PT injections carried out in the retroareolar (0 o’clock) region and SA injection sites are both located behind the areola. However, PT injections are located at the depth of the tumour, which is deeper than SA injections located less than 0.5 cm from the skin surface. Hence, the statistical comparisons between retroareolar PT injections and SA injections suggest that deeper injections increase the drainage proportion to internal mammary node fields. These results contradict Noushi et al. [10], who found that the depth of PT injection did not have a significant effect on discordance, albeit with a smaller number of patients. The PT injection depth was not recorded in this study, and comparisons between patients may be difficult due to differences in breast shape and deformation.
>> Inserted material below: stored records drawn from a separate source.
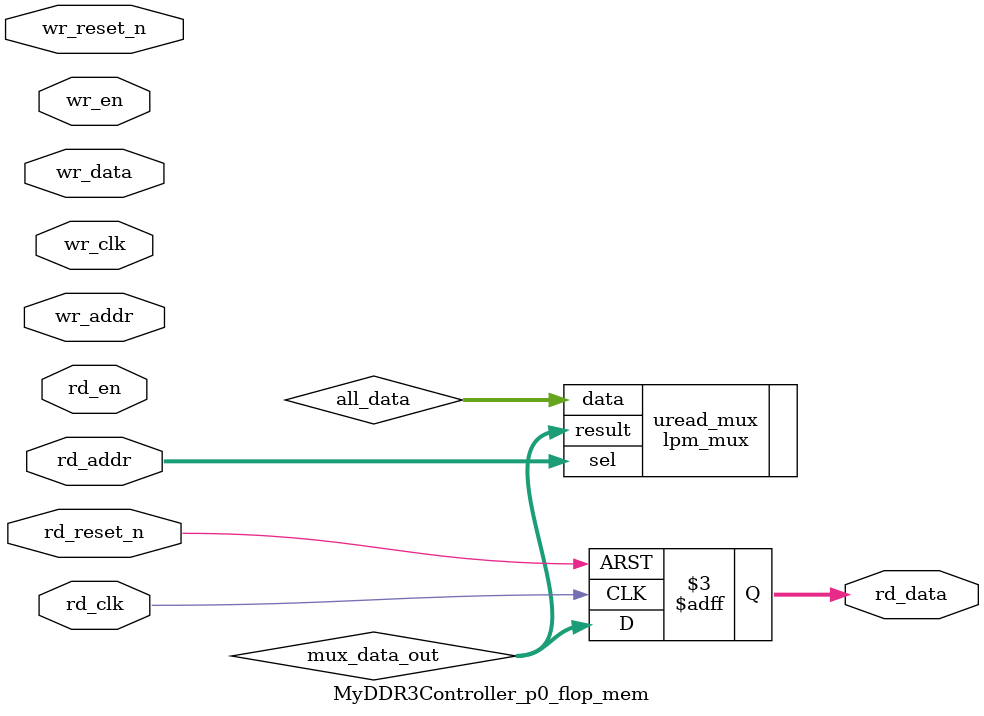
<source format=v>



`timescale 1 ps / 1 ps

(* altera_attribute = "-name ALLOW_SYNCH_CTRL_USAGE ON;-name AUTO_CLOCK_ENABLE_RECOGNITION ON" *)
module MyDDR3Controller_p0_flop_mem(
	wr_reset_n,
	wr_clk,
	wr_en,
	wr_addr,
	wr_data,
	rd_reset_n,
	rd_clk,
	rd_en,
	rd_addr,
	rd_data
);

parameter WRITE_MEM_DEPTH	= "";
parameter WRITE_ADDR_WIDTH	= "";
parameter WRITE_DATA_WIDTH	= "";
parameter READ_MEM_DEPTH	= "";
parameter READ_ADDR_WIDTH	= "";		 
parameter READ_DATA_WIDTH	= "";


input	wr_reset_n;
input	wr_clk;
input	wr_en;
input	[WRITE_ADDR_WIDTH-1:0] wr_addr;
input	[WRITE_DATA_WIDTH-1:0] wr_data;
input	rd_reset_n;
input	rd_clk;
input	rd_en;
input	[READ_ADDR_WIDTH-1:0] rd_addr;
output	[READ_DATA_WIDTH-1:0] rd_data;



wire	[WRITE_DATA_WIDTH*WRITE_MEM_DEPTH-1:0] all_data;
wire	[READ_DATA_WIDTH-1:0] mux_data_out;



// declare a memory with WRITE_MEM_DEPTH entries
// each entry contains a data size of WRITE_DATA_WIDTH
reg	[WRITE_DATA_WIDTH-1:0] data_stored [0:WRITE_MEM_DEPTH-1] /* synthesis syn_preserve = 1 */;
reg	[READ_DATA_WIDTH-1:0] rd_data;

generate
genvar entry;
	for (entry=0; entry < WRITE_MEM_DEPTH; entry=entry+1)
	begin: mem_location
		assign all_data[(WRITE_DATA_WIDTH*(entry+1)-1) : (WRITE_DATA_WIDTH*entry)] = data_stored[entry]; 
		
		always @(posedge wr_clk or negedge wr_reset_n)
		begin
			if (~wr_reset_n) begin
				data_stored[entry] <= {WRITE_DATA_WIDTH{1'b0}};
			end else begin
				if (wr_en) begin
					if (entry == wr_addr) begin
						data_stored[entry] <= wr_data;
					end
				end
			end
		end		
	end
endgenerate

// mux to select the correct output data based on read address
lpm_mux	uread_mux(
	.sel (rd_addr),
	.data (all_data),
	.result (mux_data_out)
	// synopsys translate_off
	,
	.aclr (),
	.clken (),
	.clock ()
	// synopsys translate_on
	);
 defparam uread_mux.lpm_size = READ_MEM_DEPTH;
 defparam uread_mux.lpm_type = "LPM_MUX";
 defparam uread_mux.lpm_width = READ_DATA_WIDTH;
 defparam uread_mux.lpm_widths = READ_ADDR_WIDTH;

always @(posedge rd_clk or negedge rd_reset_n)	
begin
	if (~rd_reset_n) begin
		rd_data <= {READ_DATA_WIDTH{1'b0}};
	end else begin
		rd_data <= mux_data_out;
	end
end

endmodule

</source>
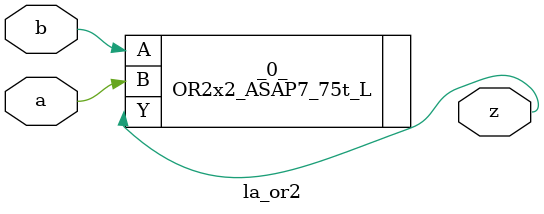
<source format=v>

/* Generated by Yosys 0.37 (git sha1 a5c7f69ed, clang 14.0.0-1ubuntu1.1 -fPIC -Os) */

module la_or2(a, b, z);
  input a;
  wire a;
  input b;
  wire b;
  output z;
  wire z;
  OR2x2_ASAP7_75t_L _0_ (
    .A(b),
    .B(a),
    .Y(z)
  );
endmodule

</source>
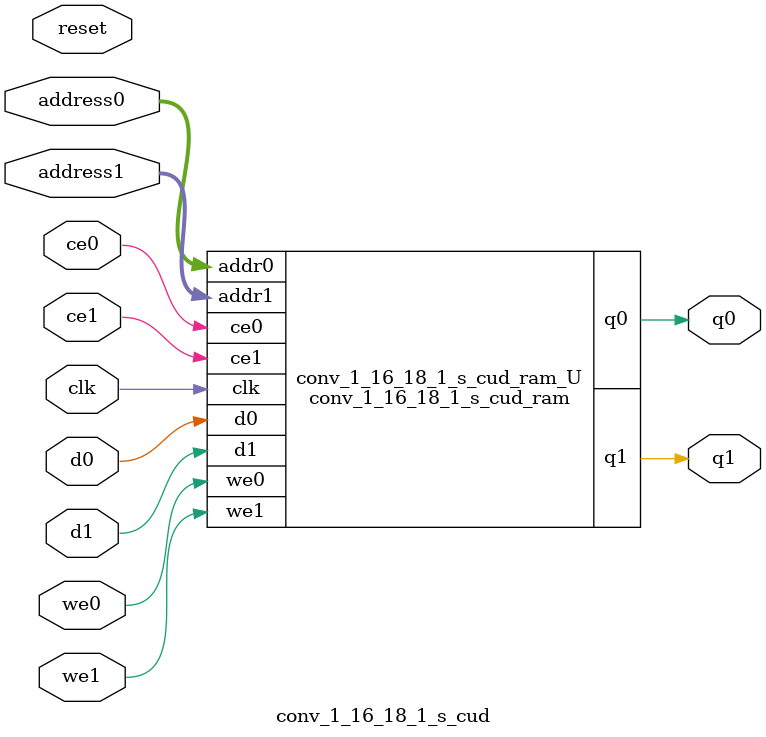
<source format=v>
`timescale 1 ns / 1 ps
module conv_1_16_18_1_s_cud_ram (addr0, ce0, d0, we0, q0, addr1, ce1, d1, we1, q1,  clk);

parameter DWIDTH = 1;
parameter AWIDTH = 5;
parameter MEM_SIZE = 18;

input[AWIDTH-1:0] addr0;
input ce0;
input[DWIDTH-1:0] d0;
input we0;
output reg[DWIDTH-1:0] q0;
input[AWIDTH-1:0] addr1;
input ce1;
input[DWIDTH-1:0] d1;
input we1;
output reg[DWIDTH-1:0] q1;
input clk;

(* ram_style = "block" *)reg [DWIDTH-1:0] ram[0:MEM_SIZE-1];




always @(posedge clk)  
begin 
    if (ce0) begin
        if (we0) 
            ram[addr0] <= d0; 
        q0 <= ram[addr0];
    end
end


always @(posedge clk)  
begin 
    if (ce1) begin
        if (we1) 
            ram[addr1] <= d1; 
        q1 <= ram[addr1];
    end
end


endmodule

`timescale 1 ns / 1 ps
module conv_1_16_18_1_s_cud(
    reset,
    clk,
    address0,
    ce0,
    we0,
    d0,
    q0,
    address1,
    ce1,
    we1,
    d1,
    q1);

parameter DataWidth = 32'd1;
parameter AddressRange = 32'd18;
parameter AddressWidth = 32'd5;
input reset;
input clk;
input[AddressWidth - 1:0] address0;
input ce0;
input we0;
input[DataWidth - 1:0] d0;
output[DataWidth - 1:0] q0;
input[AddressWidth - 1:0] address1;
input ce1;
input we1;
input[DataWidth - 1:0] d1;
output[DataWidth - 1:0] q1;



conv_1_16_18_1_s_cud_ram conv_1_16_18_1_s_cud_ram_U(
    .clk( clk ),
    .addr0( address0 ),
    .ce0( ce0 ),
    .we0( we0 ),
    .d0( d0 ),
    .q0( q0 ),
    .addr1( address1 ),
    .ce1( ce1 ),
    .we1( we1 ),
    .d1( d1 ),
    .q1( q1 ));

endmodule


</source>
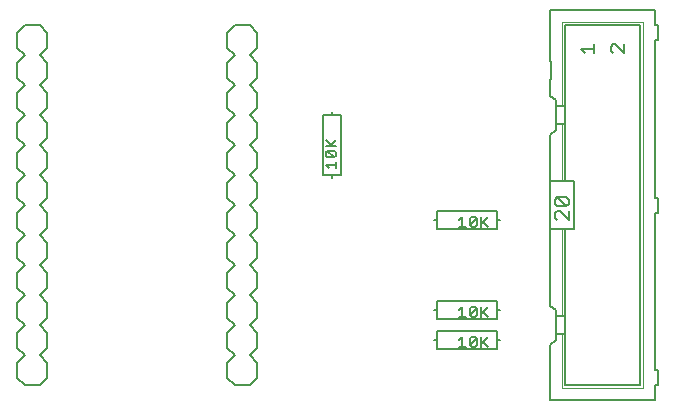
<source format=gto>
G75*
G70*
%OFA0B0*%
%FSLAX24Y24*%
%IPPOS*%
%LPD*%
%AMOC8*
5,1,8,0,0,1.08239X$1,22.5*
%
%ADD10C,0.0060*%
%ADD11C,0.0020*%
%ADD12C,0.0050*%
%ADD13C,0.0080*%
D10*
X012043Y008380D02*
X011930Y008493D01*
X012270Y008493D01*
X012270Y008380D02*
X012270Y008607D01*
X012213Y008748D02*
X011986Y008748D01*
X011930Y008805D01*
X011930Y008918D01*
X011986Y008975D01*
X012213Y008748D01*
X012270Y008805D01*
X012270Y008918D01*
X012213Y008975D01*
X011986Y008975D01*
X011930Y009117D02*
X012270Y009117D01*
X012157Y009117D02*
X011930Y009343D01*
X012100Y009173D02*
X012270Y009343D01*
X016375Y006657D02*
X016488Y006770D01*
X016488Y006430D01*
X016375Y006430D02*
X016602Y006430D01*
X016743Y006487D02*
X016970Y006714D01*
X016970Y006487D01*
X016914Y006430D01*
X016800Y006430D01*
X016743Y006487D01*
X016743Y006714D01*
X016800Y006770D01*
X016914Y006770D01*
X016970Y006714D01*
X017112Y006770D02*
X017112Y006430D01*
X017112Y006543D02*
X017339Y006770D01*
X017168Y006600D02*
X017339Y006430D01*
X019400Y006350D02*
X019800Y006350D01*
X019900Y006350D01*
X019900Y003450D01*
X019900Y002850D01*
X019800Y002850D01*
X019600Y002850D01*
X019600Y003450D01*
X019600Y003650D01*
X019400Y003800D01*
X019400Y006350D01*
X019400Y007950D01*
X019400Y009500D01*
X019600Y009650D01*
X019600Y009850D01*
X019600Y010450D01*
X019600Y010650D01*
X019400Y010800D01*
X019400Y011350D01*
X019450Y011350D01*
X019450Y011950D01*
X019400Y011950D01*
X019400Y013650D01*
X022900Y013650D01*
X022900Y013150D01*
X023000Y013150D01*
X023000Y012650D01*
X022900Y012650D01*
X022900Y007400D01*
X023000Y007400D01*
X023000Y006900D01*
X022900Y006900D01*
X022900Y001650D01*
X023000Y001650D01*
X023000Y001150D01*
X022900Y001150D01*
X022900Y000650D01*
X019400Y000650D01*
X019400Y002500D01*
X019600Y002650D01*
X019600Y002850D01*
X019900Y002850D02*
X019900Y001150D01*
X022400Y001150D01*
X022400Y013150D01*
X019900Y013150D01*
X019900Y010450D01*
X019900Y009850D01*
X019800Y009850D01*
X019600Y009850D01*
X019900Y009850D02*
X019900Y007950D01*
X019800Y007950D01*
X019400Y007950D01*
X019900Y007950D02*
X020200Y007950D01*
X020200Y006350D01*
X019900Y006350D01*
X017339Y003770D02*
X017112Y003543D01*
X017168Y003600D02*
X017339Y003430D01*
X017112Y003430D02*
X017112Y003770D01*
X016970Y003714D02*
X016743Y003487D01*
X016800Y003430D01*
X016914Y003430D01*
X016970Y003487D01*
X016970Y003714D01*
X016914Y003770D01*
X016800Y003770D01*
X016743Y003714D01*
X016743Y003487D01*
X016602Y003430D02*
X016375Y003430D01*
X016488Y003430D02*
X016488Y003770D01*
X016375Y003657D01*
X016488Y002770D02*
X016488Y002430D01*
X016375Y002430D02*
X016602Y002430D01*
X016743Y002487D02*
X016970Y002714D01*
X016970Y002487D01*
X016914Y002430D01*
X016800Y002430D01*
X016743Y002487D01*
X016743Y002714D01*
X016800Y002770D01*
X016914Y002770D01*
X016970Y002714D01*
X017112Y002770D02*
X017112Y002430D01*
X017112Y002543D02*
X017339Y002770D01*
X017168Y002600D02*
X017339Y002430D01*
X016488Y002770D02*
X016375Y002657D01*
X019600Y003450D02*
X019800Y003450D01*
X019900Y003450D01*
X019900Y010450D02*
X019800Y010450D01*
X019600Y010450D01*
D11*
X019800Y010450D02*
X019800Y013250D01*
X022500Y013250D01*
X022500Y001050D01*
X019800Y001050D01*
X019800Y002850D01*
X019800Y003450D02*
X019800Y006350D01*
X019800Y007950D02*
X019800Y009850D01*
D12*
X019650Y007415D02*
X019950Y007415D01*
X020025Y007340D01*
X020025Y007190D01*
X019950Y007115D01*
X019650Y007415D01*
X019575Y007340D01*
X019575Y007190D01*
X019650Y007115D01*
X019950Y007115D01*
X020025Y006954D02*
X020025Y006654D01*
X019725Y006954D01*
X019650Y006954D01*
X019575Y006879D01*
X019575Y006729D01*
X019650Y006654D01*
X020575Y012215D02*
X020425Y012365D01*
X020875Y012365D01*
X020875Y012215D02*
X020875Y012515D01*
X021425Y012440D02*
X021425Y012290D01*
X021500Y012215D01*
X021425Y012440D02*
X021500Y012515D01*
X021575Y012515D01*
X021875Y012215D01*
X021875Y012515D01*
D13*
X001900Y001150D02*
X001650Y001400D01*
X001650Y001900D01*
X001900Y002150D01*
X001650Y002400D01*
X001650Y002900D01*
X001900Y003150D01*
X001650Y003400D01*
X001650Y003900D01*
X001900Y004150D01*
X001650Y004400D01*
X001650Y004900D01*
X001900Y005150D01*
X001650Y005400D01*
X001650Y005900D01*
X001900Y006150D01*
X001650Y006400D01*
X001650Y006900D01*
X001900Y007150D01*
X001650Y007400D01*
X001650Y007900D01*
X001900Y008150D01*
X001650Y008400D01*
X001650Y008900D01*
X001900Y009150D01*
X001650Y009400D01*
X001650Y009900D01*
X001900Y010150D01*
X001650Y010400D01*
X001650Y010900D01*
X001900Y011150D01*
X001650Y011400D01*
X001650Y011900D01*
X001900Y012150D01*
X001650Y012400D01*
X001650Y012900D01*
X001900Y013150D01*
X002400Y013150D01*
X002650Y012900D01*
X002650Y012400D01*
X002400Y012150D01*
X002650Y011900D01*
X002650Y011400D01*
X002400Y011150D01*
X002650Y010900D01*
X002650Y010400D01*
X002400Y010150D01*
X002650Y009900D01*
X002650Y009400D01*
X002400Y009150D01*
X002650Y008900D01*
X002650Y008400D01*
X002400Y008150D01*
X002650Y007900D01*
X002650Y007400D01*
X002400Y007150D01*
X002650Y006900D01*
X002650Y006400D01*
X002400Y006150D01*
X002650Y005900D01*
X002650Y005400D01*
X002400Y005150D01*
X002650Y004900D01*
X002650Y004400D01*
X002400Y004150D01*
X002650Y003900D01*
X002650Y003400D01*
X002400Y003150D01*
X002650Y002900D01*
X002650Y002400D01*
X002400Y002150D01*
X002650Y001900D01*
X002650Y001400D01*
X002400Y001150D01*
X001900Y001150D01*
X008650Y001400D02*
X008900Y001150D01*
X009400Y001150D01*
X009650Y001400D01*
X009650Y001900D01*
X009400Y002150D01*
X009650Y002400D01*
X009650Y002900D01*
X009400Y003150D01*
X009650Y003400D01*
X009650Y003900D01*
X009400Y004150D01*
X009650Y004400D01*
X009650Y004900D01*
X009400Y005150D01*
X009650Y005400D01*
X009650Y005900D01*
X009400Y006150D01*
X009650Y006400D01*
X009650Y006900D01*
X009400Y007150D01*
X009650Y007400D01*
X009650Y007900D01*
X009400Y008150D01*
X009650Y008400D01*
X009650Y008900D01*
X009400Y009150D01*
X009650Y009400D01*
X009650Y009900D01*
X009400Y010150D01*
X009650Y010400D01*
X009650Y010900D01*
X009400Y011150D01*
X009650Y011400D01*
X009650Y011900D01*
X009400Y012150D01*
X009650Y012400D01*
X009650Y012900D01*
X009400Y013150D01*
X008900Y013150D01*
X008650Y012900D01*
X008650Y012400D01*
X008900Y012150D01*
X008650Y011900D01*
X008650Y011400D01*
X008900Y011150D01*
X008650Y010900D01*
X008650Y010400D01*
X008900Y010150D01*
X008650Y009900D01*
X008650Y009400D01*
X008900Y009150D01*
X008650Y008900D01*
X008650Y008400D01*
X008900Y008150D01*
X008650Y007900D01*
X008650Y007400D01*
X008900Y007150D01*
X008650Y006900D01*
X008650Y006400D01*
X008900Y006150D01*
X008650Y005900D01*
X008650Y005400D01*
X008900Y005150D01*
X008650Y004900D01*
X008650Y004400D01*
X008900Y004150D01*
X008650Y003900D01*
X008650Y003400D01*
X008900Y003150D01*
X008650Y002900D01*
X008650Y002400D01*
X008900Y002150D01*
X008650Y001900D01*
X008650Y001400D01*
X015550Y002650D02*
X015650Y002650D01*
X015650Y002950D01*
X017650Y002950D01*
X017650Y002650D01*
X017750Y002650D01*
X017650Y002650D02*
X017650Y002350D01*
X015650Y002350D01*
X015650Y002650D01*
X015650Y003350D02*
X015650Y003650D01*
X015550Y003650D01*
X015650Y003650D02*
X015650Y003950D01*
X017650Y003950D01*
X017650Y003650D01*
X017750Y003650D01*
X017650Y003650D02*
X017650Y003350D01*
X015650Y003350D01*
X015650Y006350D02*
X015650Y006650D01*
X015550Y006650D01*
X015650Y006650D02*
X015650Y006950D01*
X017650Y006950D01*
X017650Y006650D01*
X017750Y006650D01*
X017650Y006650D02*
X017650Y006350D01*
X015650Y006350D01*
X012450Y008150D02*
X012150Y008150D01*
X012150Y008050D01*
X012150Y008150D02*
X011850Y008150D01*
X011850Y010150D01*
X012150Y010150D01*
X012150Y010250D01*
X012150Y010150D02*
X012450Y010150D01*
X012450Y008150D01*
M02*

</source>
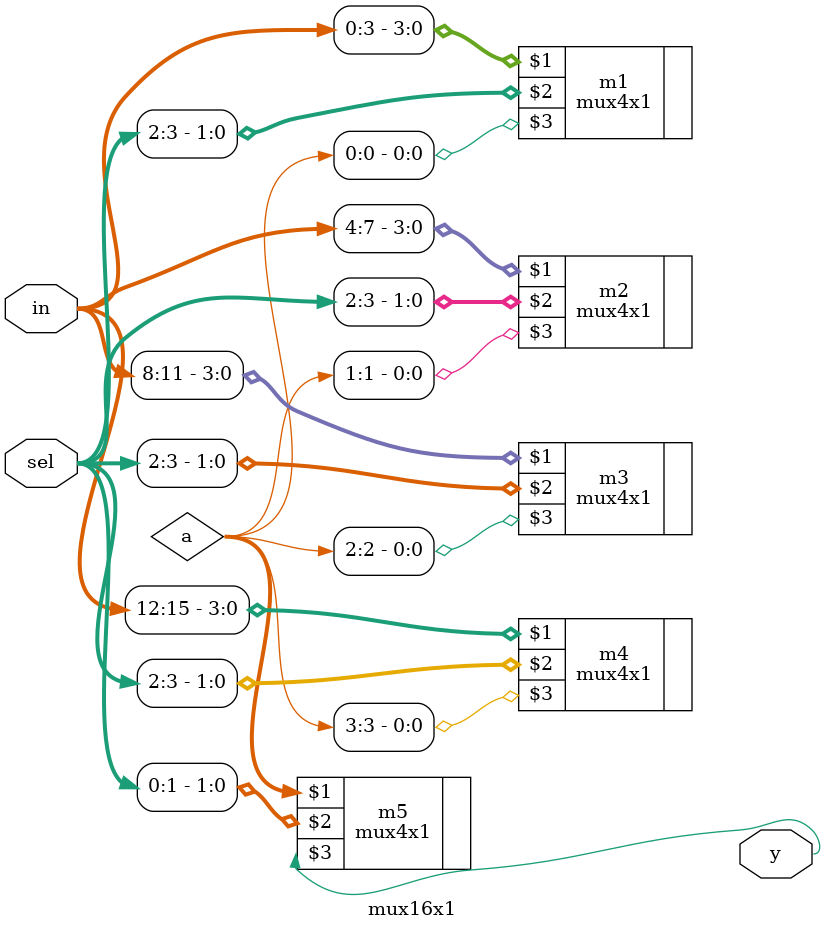
<source format=v>
module mux16x1(in,sel,y);

input [0:15] in;
input [0:3] sel;
output y;
wire [0:3] a;

mux4x1 m1(in[0:3],sel[2:3],a[0]);
mux4x1 m2(in[4:7],sel[2:3],a[1]);
mux4x1 m3(in[8:11],sel[2:3],a[2]);
mux4x1 m4(in[12:15],sel[2:3],a[3]);
mux4x1 m5(a[0:3],sel[0:1],y);

endmodule

</source>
Further research to investigate the effect of injection depth on lymphatic drainage patterns is therefore warranted.

There are some limitations to this study, including the low number of patients with drainage in some breast regions, which meant the two-proportion z-test could not be carried out for all node fields. Additionally, SA injections were administered when patients were scheduled for a prophylactic mastectomy, had DCIS, or had tumours or DCIS not visualised on ultrasound. Consequently, SA patients were typically at a comparatively earlier cancer stage and were younger than PT patients (Table 1) which may impact lymphatic drainage, as studies by Kawase et al. [26], Kong et al. [27], and Lukesova et al. [28] have shown that younger patients have a higher likelihood of having internal mammary SLNs. Controlling for the effects of age may increase the difference between injection types for internal mammary drainage, but it was not carried out in this study. Furthermore, the number of injections and hence the volume of tracer varied between patients in both PT and SA groups. An increase in injection volume likely increases the drainage observed, so future analyses which take this into account would allow for greater confidence in the results.